August 9, 2012 at 7:28 am
Hi All,
I read in several discussions that the foreach task is not intended to run over large datasets.
Now I'm trying to update customer data over more than 1 million customers. My design is as follows:
- I'm using an Execute SQL Task to read the customer_Id
- I use the resultset as the input to the ForEach Task
- In the Foreach Task I'm using a couple of Data Flow task to update data (one to update SUM columns and one to update COUNT DISTINCT columns)
This works but is extreamly slow. I have to perform millions of updates (around 30MM).
Any aleternative design?
Your commnents will be appreciated
Kind Regards,
Paul
August 9, 2012 at 8:18 am
Ok,
This question is very stupid, sorry for this.
The solution is very basic, I don´t need to select all the customers and then iterate one by one to perform the data flow tasks. I can select all of the customers inside the data flow and perform all the operations that I need to the whole dataset, that´s one of the greatest features of SSIS, isn´t it?
Kind Regards,
Paul
August 9, 2012 at 8:29 am
Hi Paul,
Can you explain that a little more or provide a link to your solution idea? I am attempting something similar in that I am running a Foreach Loop on a table of about 400 rows and it is taking a long time. I am liking SSIS but am unsure of all its capabilities.
Regards:
Mordred
Keep on Coding in the Free World
August 9, 2012 at 9:20 am
Ok, I will try 🙂
First I load a table "A" with transactions from a particular week. Then I want to update a table "B" which cotains aggregated data from "A". I don't want to recreate the table, only updates records for the customers in the new transactions. For instance, I keep track of the purchases amount in the table B, so I would like to add the new amount for each customer. I also want to update the number of different departments (from a particular store) where every customer has purchased.
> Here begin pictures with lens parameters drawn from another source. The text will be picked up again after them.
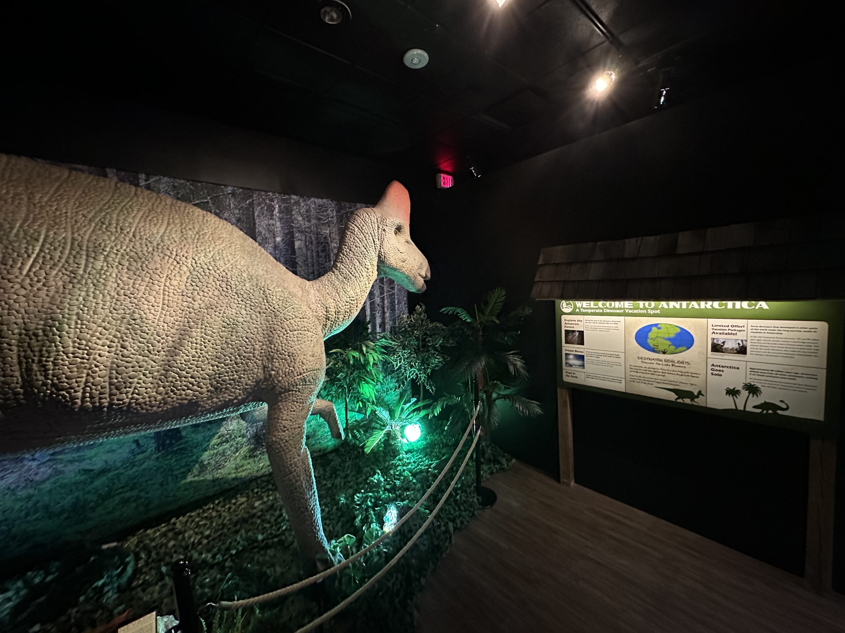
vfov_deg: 85.7
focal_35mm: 14
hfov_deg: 102.1
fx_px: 342
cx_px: 422
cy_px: 316
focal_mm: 2.22
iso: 1250
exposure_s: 1/40
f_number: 2.2
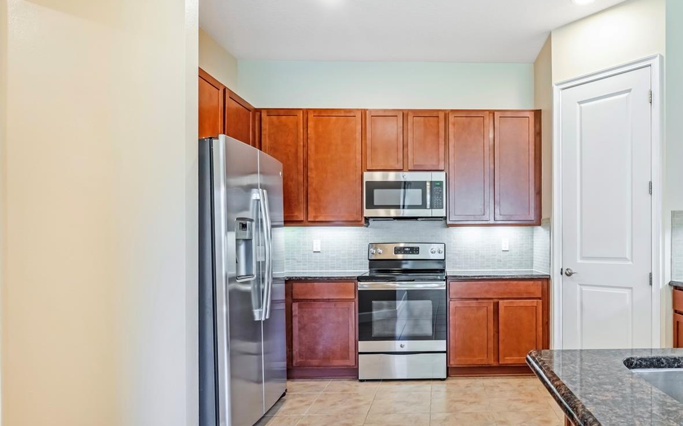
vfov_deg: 53.3
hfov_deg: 75.6
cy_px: 254
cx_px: 452
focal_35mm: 23
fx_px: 422
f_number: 9
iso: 250
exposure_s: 1/125
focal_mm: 11
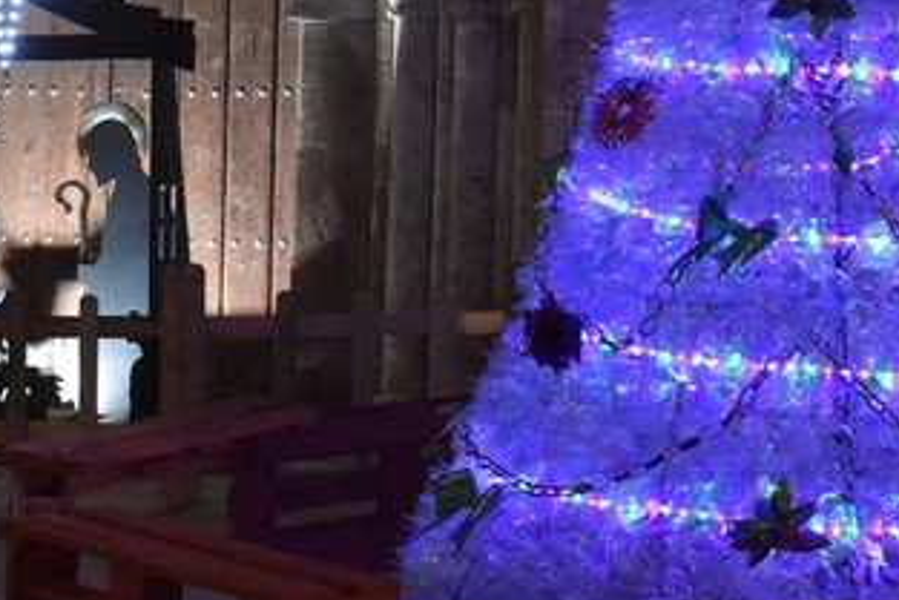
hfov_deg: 17.5
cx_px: 632
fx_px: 2909
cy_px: -204
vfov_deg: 11.4
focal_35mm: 116
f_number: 4
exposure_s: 1/60
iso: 5600
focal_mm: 27
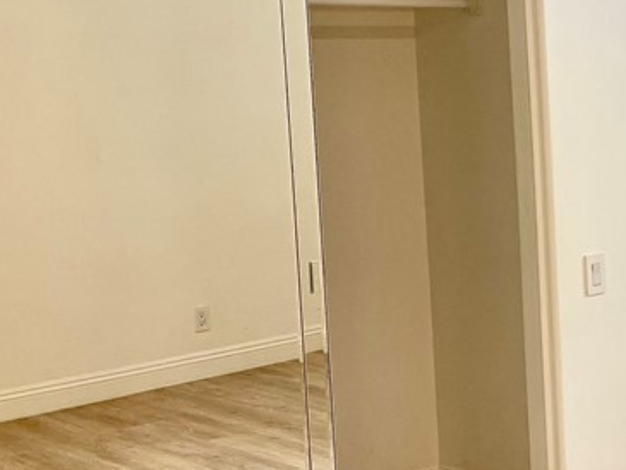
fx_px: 1321
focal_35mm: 73
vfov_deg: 20.1
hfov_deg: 23.4
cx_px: 825
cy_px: 161
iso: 125
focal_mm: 5.1
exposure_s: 1/120
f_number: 1.6
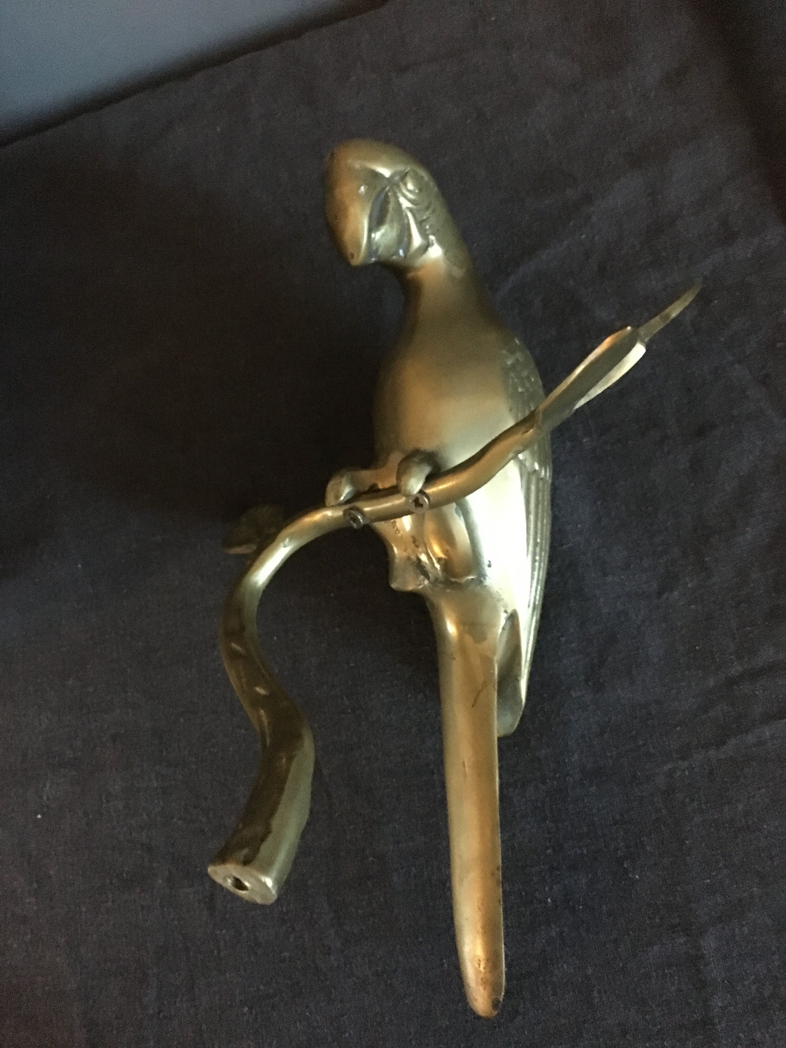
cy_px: 524
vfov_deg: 61.7
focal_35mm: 29
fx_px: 878
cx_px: 393
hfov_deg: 48.2
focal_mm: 4.15
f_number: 2.2
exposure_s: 1/17
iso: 1250
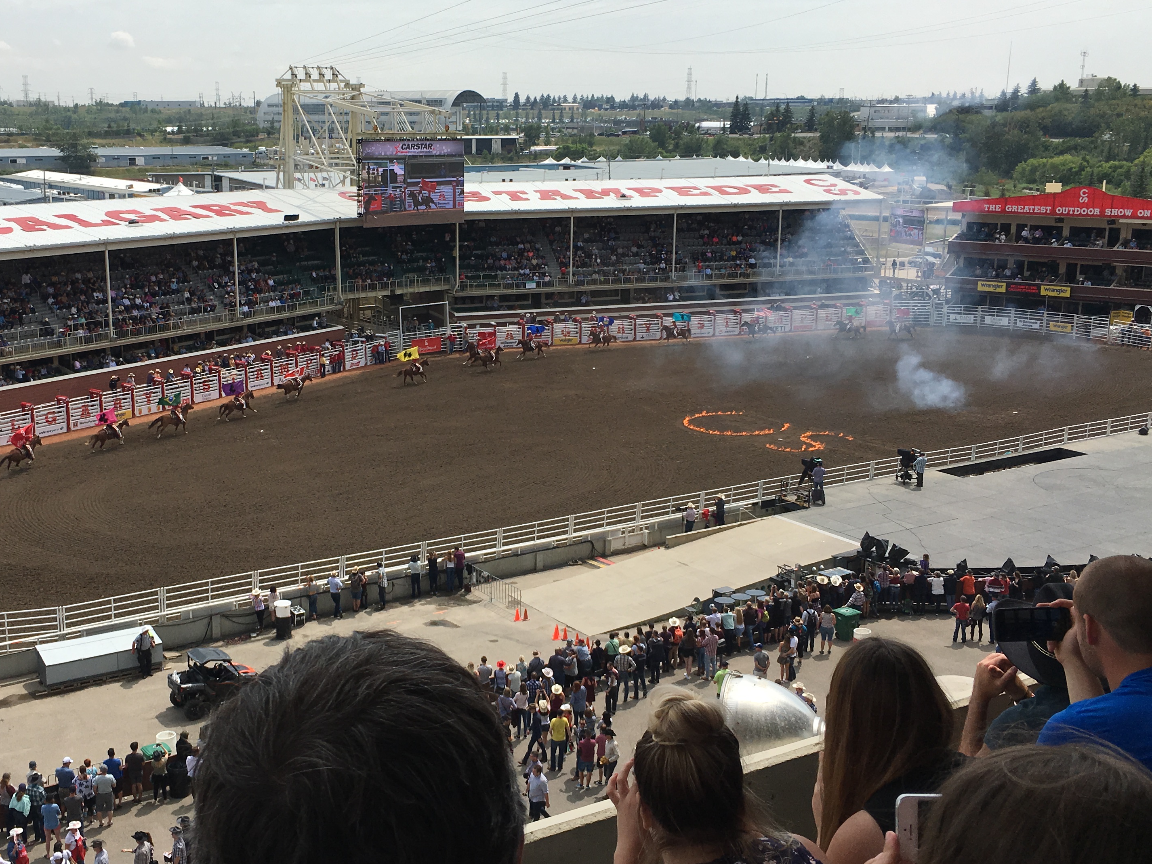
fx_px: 1364
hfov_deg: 45.5
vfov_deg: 35.1
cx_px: 447
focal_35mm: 41
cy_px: 420
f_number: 2.2
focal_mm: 4.15
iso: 25
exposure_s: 1/2481
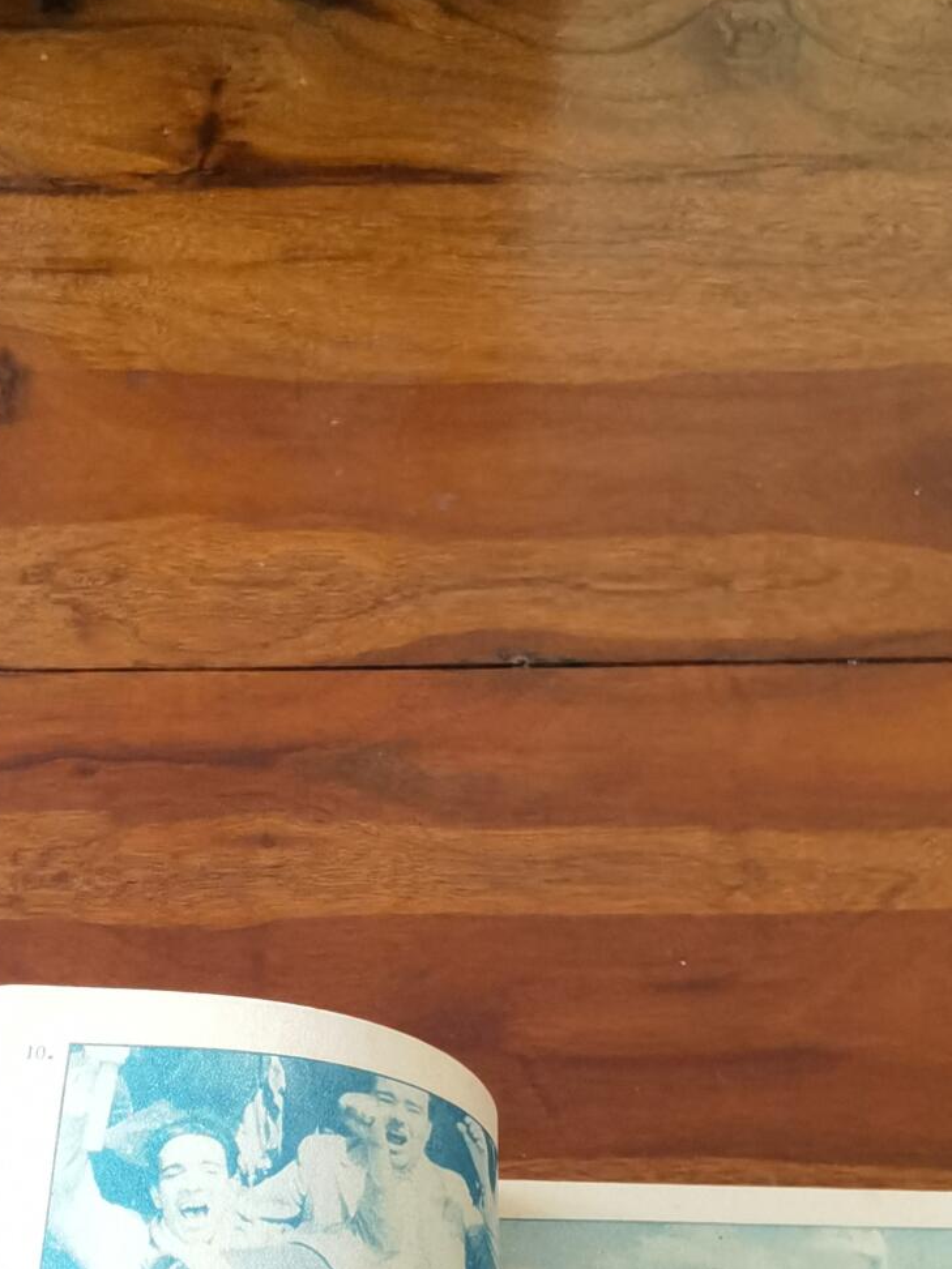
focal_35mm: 50
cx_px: 611
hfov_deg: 29.0
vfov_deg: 36.0
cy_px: 1133
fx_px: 1833
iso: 160
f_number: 2.2
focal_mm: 2.26
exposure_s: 1/40
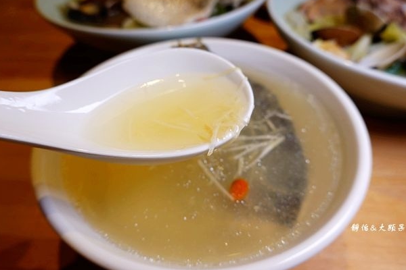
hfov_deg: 69.4
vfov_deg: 49.5
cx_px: 200
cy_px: 126
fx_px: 293
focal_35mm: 26
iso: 125
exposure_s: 1/160
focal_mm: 9
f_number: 2.8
Table A contains one record for every item a customer purchase. Example
Table A
CustomerId - item --- quantity --- department -- amount --- date
---- 002 ------ Book ------- 2 ----------- Library -------- 20$ --------- 01.08.2012
---- 002 ------- CD -------- 1 ------------ Music ---------10$ --------- 01.08.2012
---- 002 ------- CD -------- 1 ------------ Music ---------12$ --------- 04.08.2012
.... ..... ... ...... .... ...............
Table B
CustumerId Count(distinct department) SUM (amount) Max(date)
---- 002 ------------------ 2 ---------------------- 42$ --------- 04.08.2012
My first approach was to query the distinct Customers from table A. Then use the resulset as the input for a Foreach container. Then for every row (Customer_Id) perform two data flows:
1. DTS: Select the data from the Table A and current customer. Aggregate the data, lookup the customer in Table B. If the customer is in Table B update the SUM (like total amount) fields, if not create a new entry in the Table B for the customer.
2. DTS: Select the data from the Table A and current customer performing the Count Distinct and Max operations. Then update the Table B.
That works good but the performance is terrible. Then I realized that I can query the whole data in Table A (for a particular date range, I mean, the new weekly records), make a lookup with the Table B (In fact is a Left Joint). From this leftjoin you should obtain something like this:
Aggregations from Table A Left Join Table B on Customer_Id
Aggr.CustumerId Aggr.SUM (amount) B.CustomerId B.Total_Amount
------- 002 ---------------- 42$ ------------------ 002 ------------- 3250$ --------
------- 125 ---------------- 58$ ------------------ NULL ----------- NULL ----------
.............. ..................... ........... .......................
Then you are almost done! Just use a conditional split evaluating the B.CustomerId:
- If null is a new customer, then insert the data from Aggr. in Table B
- If exist, add Aggr.SUM(amount) + B.Total_Amount and update this row with the new values.
Hope you can understand my explanation 😉
Kind Regards
August 9, 2012 at 9:43 am
Thanks Paul, I'm going to look into querying the whole table and see what I can do. Thanks for your explanation.
Regards:
Mordred
Keep on Coding in the Free World
August 9, 2012 at 10:28 am
Based on your description update-join seems close to what you want to accomplish. Lookup update-join. Ben Nadel has few good articles on it.